> **Prompt A**:
In the LASERS message, what role does the writer hold on this list?
> **Prompt B**:
Please print the section of the LASERS message starting with "You should also" and going on through "can hardly see).".

You should also know that I am the designated LASERS rep on this list. I
am charged with keeping the rest of our staff, in particular Robbie Jaffe
(or executive director) informed about what is said here. I have a say in
what LASERS does and is, but I am not a person with authority to make
decisions (heck, a good part of the time the light is all shining on me,
but other times I can hardly see).

It is hard for me to know exactly what questions to ask. Since we are in a
planning stage, and probably thinking about commencing to start planning
how to begin, we need to know EVERYTHING! But if I were forced to put a
couple of cards on the table, I guess for starters I would be very
interested in knowing how middle school teachers -- especially those
teaching subjects in which they have a degree (and therefore, a great deal
of knowledge) -- can be convinced that they have a stake in changing (or
even a need to change) their practice, and then brought to the table as
partners in planning for that change. I would be interested in knowing
just who the key players have been in supporting that change in the
projects that have had experience to date. And I would want to know why a
science content specialist in middle school would want to do anything to
help students with their english language proficiency (since that seems to
always be a problem that THEY have in the language arts department -- if
they just came to me speaking english, I could do wonders!).

> **Record extracts**:

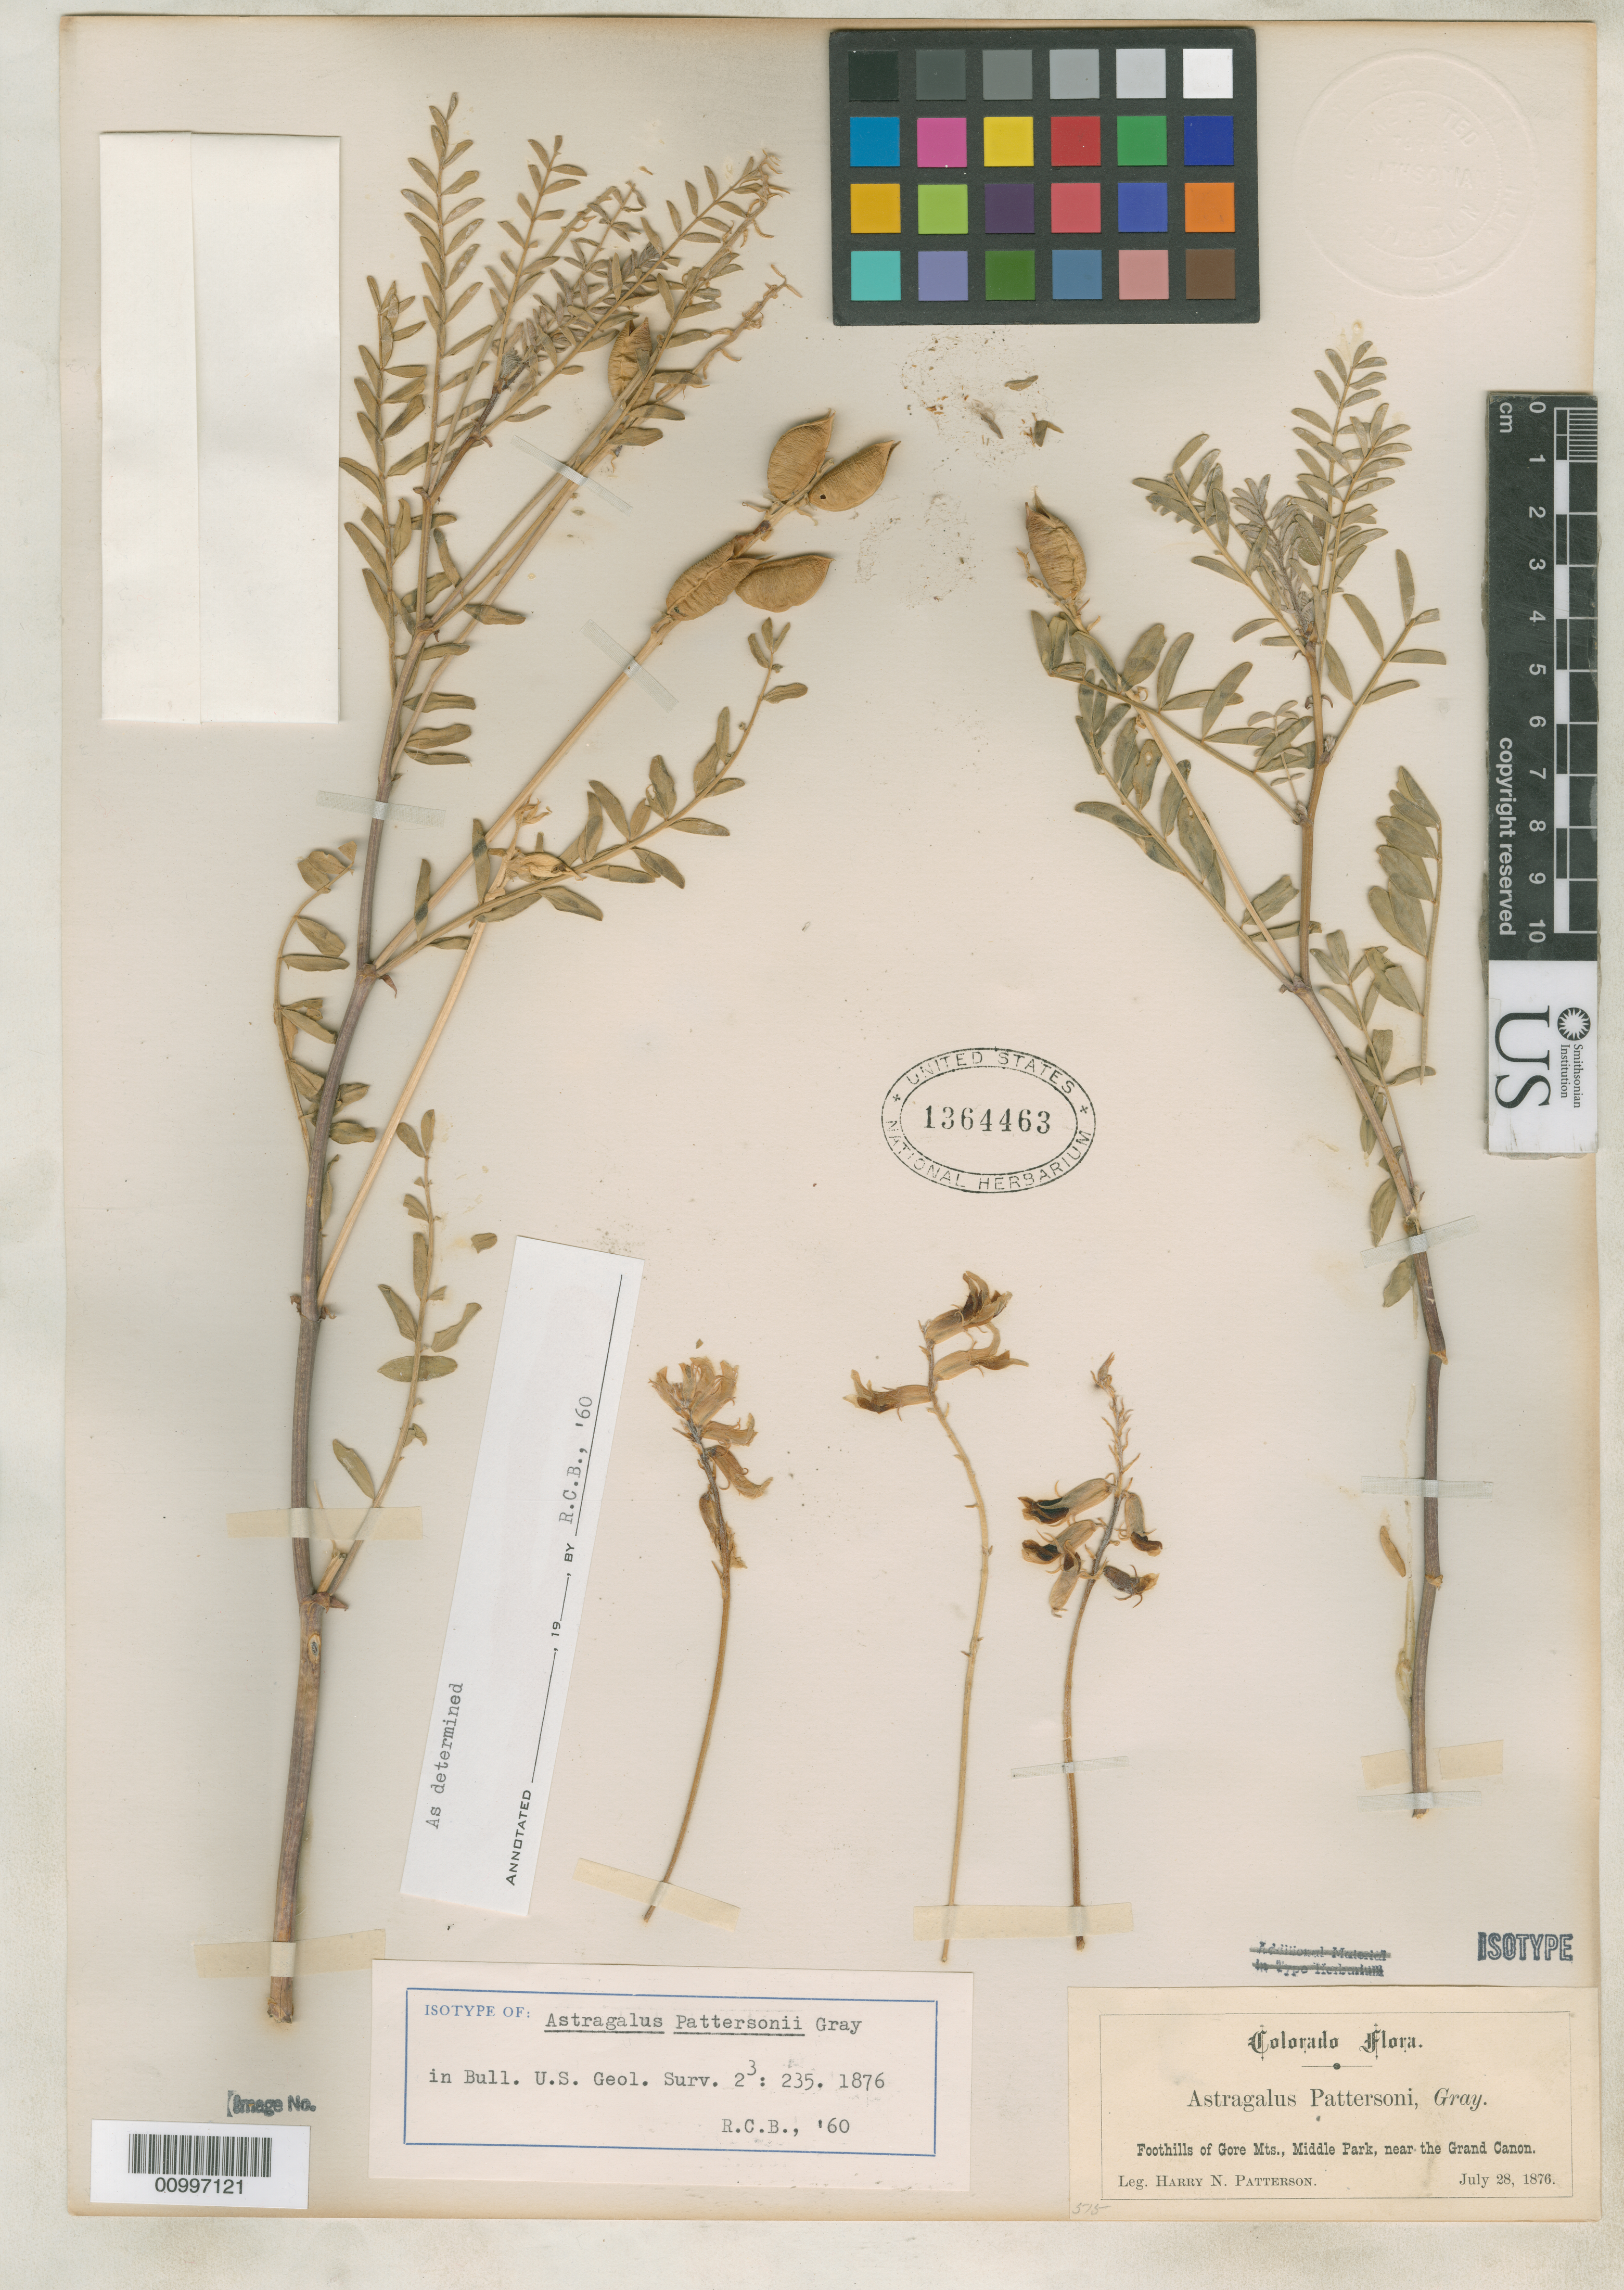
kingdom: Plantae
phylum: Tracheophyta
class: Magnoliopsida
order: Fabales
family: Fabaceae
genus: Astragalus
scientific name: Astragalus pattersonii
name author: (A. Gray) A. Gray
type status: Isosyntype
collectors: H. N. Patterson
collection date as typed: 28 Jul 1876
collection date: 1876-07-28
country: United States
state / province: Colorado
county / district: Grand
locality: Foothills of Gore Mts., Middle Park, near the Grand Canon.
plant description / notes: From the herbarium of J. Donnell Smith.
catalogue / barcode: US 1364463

> **Output A**:
The writer is the designated LASERS rep on the list.

> **Output B**:
You should also know that I am the designated LASERS rep on this list. I
am charged with keeping the rest of our staff, in particular Robbie Jaffe
(or executive director) informed about what is said here. I have a say in
what LASERS does and is, but I am not a person with authority to make
decisions (heck, a good part of the time the light is all shining on me,
but other times I can hardly see).